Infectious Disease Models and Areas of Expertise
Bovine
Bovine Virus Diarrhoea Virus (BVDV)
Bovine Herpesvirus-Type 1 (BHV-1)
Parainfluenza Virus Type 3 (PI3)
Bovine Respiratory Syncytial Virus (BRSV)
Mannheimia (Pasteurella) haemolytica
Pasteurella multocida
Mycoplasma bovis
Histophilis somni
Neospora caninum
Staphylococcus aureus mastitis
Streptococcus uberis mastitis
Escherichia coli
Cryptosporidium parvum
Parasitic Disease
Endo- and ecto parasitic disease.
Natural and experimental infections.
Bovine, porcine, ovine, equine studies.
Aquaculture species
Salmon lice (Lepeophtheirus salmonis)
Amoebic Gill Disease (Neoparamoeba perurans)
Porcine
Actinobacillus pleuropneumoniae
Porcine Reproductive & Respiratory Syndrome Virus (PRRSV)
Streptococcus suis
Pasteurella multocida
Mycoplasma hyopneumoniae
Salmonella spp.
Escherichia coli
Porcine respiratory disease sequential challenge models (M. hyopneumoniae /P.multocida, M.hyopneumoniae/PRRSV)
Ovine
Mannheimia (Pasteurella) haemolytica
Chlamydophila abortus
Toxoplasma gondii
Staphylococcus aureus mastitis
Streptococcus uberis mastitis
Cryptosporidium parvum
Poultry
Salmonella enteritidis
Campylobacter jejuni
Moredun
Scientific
******************************
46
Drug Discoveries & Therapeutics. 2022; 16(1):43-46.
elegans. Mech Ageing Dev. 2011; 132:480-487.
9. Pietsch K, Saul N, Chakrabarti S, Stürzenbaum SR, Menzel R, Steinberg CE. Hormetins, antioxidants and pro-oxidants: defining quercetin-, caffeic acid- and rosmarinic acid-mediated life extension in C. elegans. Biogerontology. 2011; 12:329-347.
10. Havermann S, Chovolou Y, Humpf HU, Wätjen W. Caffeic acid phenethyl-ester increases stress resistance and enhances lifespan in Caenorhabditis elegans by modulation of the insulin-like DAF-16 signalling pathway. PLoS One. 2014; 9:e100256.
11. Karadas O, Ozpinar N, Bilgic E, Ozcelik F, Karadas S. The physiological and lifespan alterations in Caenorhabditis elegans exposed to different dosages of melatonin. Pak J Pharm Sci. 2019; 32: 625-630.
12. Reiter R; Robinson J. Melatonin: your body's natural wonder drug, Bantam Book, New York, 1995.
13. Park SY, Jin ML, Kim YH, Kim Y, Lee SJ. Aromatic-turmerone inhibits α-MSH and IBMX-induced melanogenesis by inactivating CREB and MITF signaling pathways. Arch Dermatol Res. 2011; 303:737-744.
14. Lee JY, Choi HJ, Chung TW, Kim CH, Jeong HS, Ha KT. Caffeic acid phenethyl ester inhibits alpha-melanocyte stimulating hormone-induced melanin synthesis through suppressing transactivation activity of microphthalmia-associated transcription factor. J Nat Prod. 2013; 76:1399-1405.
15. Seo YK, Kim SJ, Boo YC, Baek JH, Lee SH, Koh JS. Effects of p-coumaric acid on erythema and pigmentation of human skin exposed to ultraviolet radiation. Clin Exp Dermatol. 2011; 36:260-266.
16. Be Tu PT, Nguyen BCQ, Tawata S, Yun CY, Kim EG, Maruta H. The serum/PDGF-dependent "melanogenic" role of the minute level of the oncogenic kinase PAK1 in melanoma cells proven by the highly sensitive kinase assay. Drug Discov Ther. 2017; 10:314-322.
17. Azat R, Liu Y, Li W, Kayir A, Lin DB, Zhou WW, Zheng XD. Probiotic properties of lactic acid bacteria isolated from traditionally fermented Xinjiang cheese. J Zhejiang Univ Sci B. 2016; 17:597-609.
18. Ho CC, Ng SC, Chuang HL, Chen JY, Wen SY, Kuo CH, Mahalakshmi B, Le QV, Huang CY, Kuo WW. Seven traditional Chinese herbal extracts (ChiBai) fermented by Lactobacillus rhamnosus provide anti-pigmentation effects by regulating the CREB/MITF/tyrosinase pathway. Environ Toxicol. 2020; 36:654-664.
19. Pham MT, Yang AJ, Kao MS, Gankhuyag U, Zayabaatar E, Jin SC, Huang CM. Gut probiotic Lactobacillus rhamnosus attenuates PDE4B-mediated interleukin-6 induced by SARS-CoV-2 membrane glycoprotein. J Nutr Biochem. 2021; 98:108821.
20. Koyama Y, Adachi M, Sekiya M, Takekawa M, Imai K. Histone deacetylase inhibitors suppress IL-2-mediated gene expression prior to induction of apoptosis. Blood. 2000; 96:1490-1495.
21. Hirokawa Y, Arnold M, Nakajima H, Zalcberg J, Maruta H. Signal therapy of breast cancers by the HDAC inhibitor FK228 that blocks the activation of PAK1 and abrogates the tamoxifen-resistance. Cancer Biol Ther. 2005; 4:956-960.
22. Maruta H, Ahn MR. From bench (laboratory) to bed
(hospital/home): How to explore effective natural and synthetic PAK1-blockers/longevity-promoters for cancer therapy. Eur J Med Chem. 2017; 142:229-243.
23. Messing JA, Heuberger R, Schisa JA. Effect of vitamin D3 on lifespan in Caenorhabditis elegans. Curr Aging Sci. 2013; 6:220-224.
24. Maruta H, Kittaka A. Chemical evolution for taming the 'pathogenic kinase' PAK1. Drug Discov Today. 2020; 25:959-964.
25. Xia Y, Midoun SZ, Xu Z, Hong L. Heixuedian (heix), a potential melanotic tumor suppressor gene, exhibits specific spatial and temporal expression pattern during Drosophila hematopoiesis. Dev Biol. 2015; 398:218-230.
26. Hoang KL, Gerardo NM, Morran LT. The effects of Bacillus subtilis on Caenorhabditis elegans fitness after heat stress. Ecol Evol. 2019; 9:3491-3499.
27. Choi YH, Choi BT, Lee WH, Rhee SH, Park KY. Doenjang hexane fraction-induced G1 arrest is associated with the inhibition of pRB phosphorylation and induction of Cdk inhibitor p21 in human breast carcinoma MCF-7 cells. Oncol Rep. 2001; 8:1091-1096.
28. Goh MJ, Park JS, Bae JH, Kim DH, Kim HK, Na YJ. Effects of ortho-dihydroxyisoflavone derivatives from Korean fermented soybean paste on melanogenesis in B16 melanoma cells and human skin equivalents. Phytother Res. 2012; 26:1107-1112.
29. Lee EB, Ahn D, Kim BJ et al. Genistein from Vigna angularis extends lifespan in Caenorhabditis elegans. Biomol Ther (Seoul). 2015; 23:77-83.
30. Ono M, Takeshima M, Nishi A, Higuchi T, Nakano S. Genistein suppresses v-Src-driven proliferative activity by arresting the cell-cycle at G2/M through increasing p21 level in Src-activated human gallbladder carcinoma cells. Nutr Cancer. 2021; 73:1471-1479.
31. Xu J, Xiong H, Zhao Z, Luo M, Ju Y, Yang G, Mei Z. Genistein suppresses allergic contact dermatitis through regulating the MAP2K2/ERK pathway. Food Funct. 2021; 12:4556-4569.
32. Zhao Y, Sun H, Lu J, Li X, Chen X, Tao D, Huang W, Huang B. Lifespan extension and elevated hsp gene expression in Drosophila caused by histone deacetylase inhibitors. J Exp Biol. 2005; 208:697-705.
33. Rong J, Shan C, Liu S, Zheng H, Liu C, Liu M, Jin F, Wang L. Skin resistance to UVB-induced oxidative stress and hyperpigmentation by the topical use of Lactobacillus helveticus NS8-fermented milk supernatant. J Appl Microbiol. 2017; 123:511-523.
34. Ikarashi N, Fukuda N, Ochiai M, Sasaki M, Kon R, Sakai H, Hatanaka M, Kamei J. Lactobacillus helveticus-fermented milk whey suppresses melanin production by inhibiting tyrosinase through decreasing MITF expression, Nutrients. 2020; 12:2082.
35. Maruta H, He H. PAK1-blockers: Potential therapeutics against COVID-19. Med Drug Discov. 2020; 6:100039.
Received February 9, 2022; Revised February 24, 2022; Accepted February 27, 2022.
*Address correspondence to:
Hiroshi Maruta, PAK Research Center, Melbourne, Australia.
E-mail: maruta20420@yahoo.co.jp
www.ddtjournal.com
******************************
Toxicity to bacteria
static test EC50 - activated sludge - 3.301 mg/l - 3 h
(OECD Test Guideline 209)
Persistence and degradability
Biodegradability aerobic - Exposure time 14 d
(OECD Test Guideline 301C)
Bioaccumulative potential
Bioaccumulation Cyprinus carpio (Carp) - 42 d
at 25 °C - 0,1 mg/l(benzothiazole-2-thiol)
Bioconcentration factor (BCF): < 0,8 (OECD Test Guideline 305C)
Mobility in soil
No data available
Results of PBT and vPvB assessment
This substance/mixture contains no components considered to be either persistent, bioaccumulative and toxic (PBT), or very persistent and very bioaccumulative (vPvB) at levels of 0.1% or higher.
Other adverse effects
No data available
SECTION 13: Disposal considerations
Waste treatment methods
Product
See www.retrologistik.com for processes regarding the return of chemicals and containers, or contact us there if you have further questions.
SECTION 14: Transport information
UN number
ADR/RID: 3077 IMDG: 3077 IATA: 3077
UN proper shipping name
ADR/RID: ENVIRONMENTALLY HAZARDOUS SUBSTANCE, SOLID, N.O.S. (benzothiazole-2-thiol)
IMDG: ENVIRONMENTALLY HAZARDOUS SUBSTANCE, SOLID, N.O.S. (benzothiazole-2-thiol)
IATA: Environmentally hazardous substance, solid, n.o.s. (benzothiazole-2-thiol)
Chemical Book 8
******************************
*ABOUT THIS TASK*: After reading the entries above, state the number of lines that contain the word "Zhao", adding nothing else.

*SOLUTION TO THIS EXERCISE*: 2